THE BIGGER PICTURE: The plaintiffs’ suit – which centers on their allegation that Stability AI and co. “are using copies of the training images interconnected with their AI image [generators] to generate digital images and other output that are derived exclusively from the training images, and that add nothing new” – is among a number of cases targeting the companies behind headline-making AI generators. Does v. GitHub, et al. and Getty Images v. Stability AI come to mind on the copyright front, as does Thaler v. Perlmutter, the latter of which centers on the Copyright Office’s refusal to register an AI-generated artwork.
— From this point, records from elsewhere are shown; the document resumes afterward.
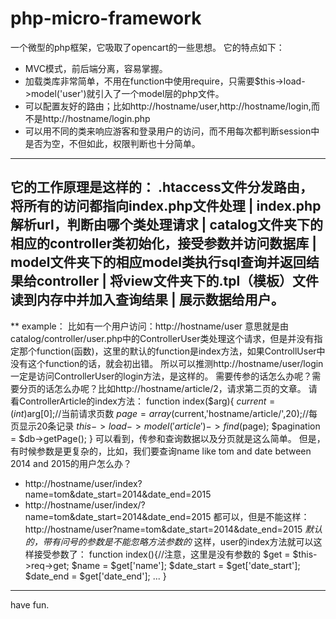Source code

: # php-micro-framework
一个微型的php框架，它吸取了opencart的一些思想。
它的特点如下：
* MVC模式，前后端分离，容易掌握。
* 加载类库非常简单，不用在function中使用require，只需要$this->load->model('user')就引入了一个model层的php文件。
* 可以配置友好的路由；比如http://hostname/user,http://hostname/login,而不是http://hostname/login.php
* 可以用不同的类来响应游客和登录用户的访问，而不用每次都判断session中是否为空，不但如此，权限判断也十分简单。
----------------------------
它的工作原理是这样的：
.htaccess文件分发路由，将所有的访问都指向index.php文件处理
                        |
index.php解析url，判断由哪个类处理请求
                        |
catalog文件夹下的相应的controller类初始化，接受参数并访问数据库
                        |
model文件夹下的相应model类执行sql查询并返回结果给controller
                        |
将view文件夹下的.tpl（模板）文件读到内存中并加入查询结果
                        |
                  展示数据给用户。
----------------------------------------
** example：
比如有一个用户访问：http://hostname/user
意思就是由catalog/controller/user.php中的ControllerUser类处理这个请求，但是并没有指定那个function(函数)，这里的默认的function是index方法，如果ControllUser中没有这个function的话，就会初出错。
所以可以推测http://hostname/user/login一定是访问ControllerUser的login方法，是这样的。
需要传参的话怎么办呢？需要分页的话怎么办呢？比如http://hostname/article/2，请求第二页的文章。
请看ControllerArticle的index方法：
  function index($arg){
    $current = (int)$arg[0];//当前请求页数
    $page = array($current,'hostname/article/',20);//每页显示20条记录
    $this->load->model('article')->find($page);
    $pagination = $db->getPage();
  }
可以看到，传参和查询数据以及分页就是这么简单。
但是，有时候参数是更复杂的，比如，我们要查询name like tom and date between 2014 and 2015的用户怎么办？
* http://hostname/user/index?name=tom&date_start=2014&date_end=2015
* http://hostname/user/index/?name=tom&date_start=2014&date_end=2015
都可以，但是不能这样：http://hostname/user?name=tom&date_start=2014&date_end=2015
*默认的，带有问号的参数是不能忽略方法参数的*
这样，user的index方法就可以这样接受参数了：
function index(){//注意，这里是没有参数的
  $get = $this->req->get;
  $name = $get['name'];
  $date_start = $get['date_start'];
  $date_end = $get['date_end'];
  ...
}
-----------------------------------------------------
have fun.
“These cases, along with others that are likely to emerge, will have a significant impact on the future of generative AI and its relationship with human creators,” Brooks Kushman PC’s Benjamin Stasa stated in a note. As the debate over generative AI and copyright continues, “There are several possible paths forward to resolve the tension between human creators and technology.” What is likely to be one of the primary paths forward (based on past business precedent) is the creation of “licensing deals negotiated between generative AI platforms and creators [under which] creators can have rights in negotiating how they want their intellectual property to be used and how they will be compensated and generative AI platforms can continue to innovate and create new works.”
“Ultimately, finding common ground through licensing agreements or other solutions will be essential for ensuring that generative AI and human creators can coexist, while still protecting the value and integrity of existing intellectual property,” Stasa asserts. “As the technology continues to evolve, it will be important for all stakeholders to work together to find a way forward that balances innovation with the rights of creators.”
The case is Sarah Anderson, et al., v. Stability AI LTD., et al., 3:23-cv-00201 (N.D. Cal.).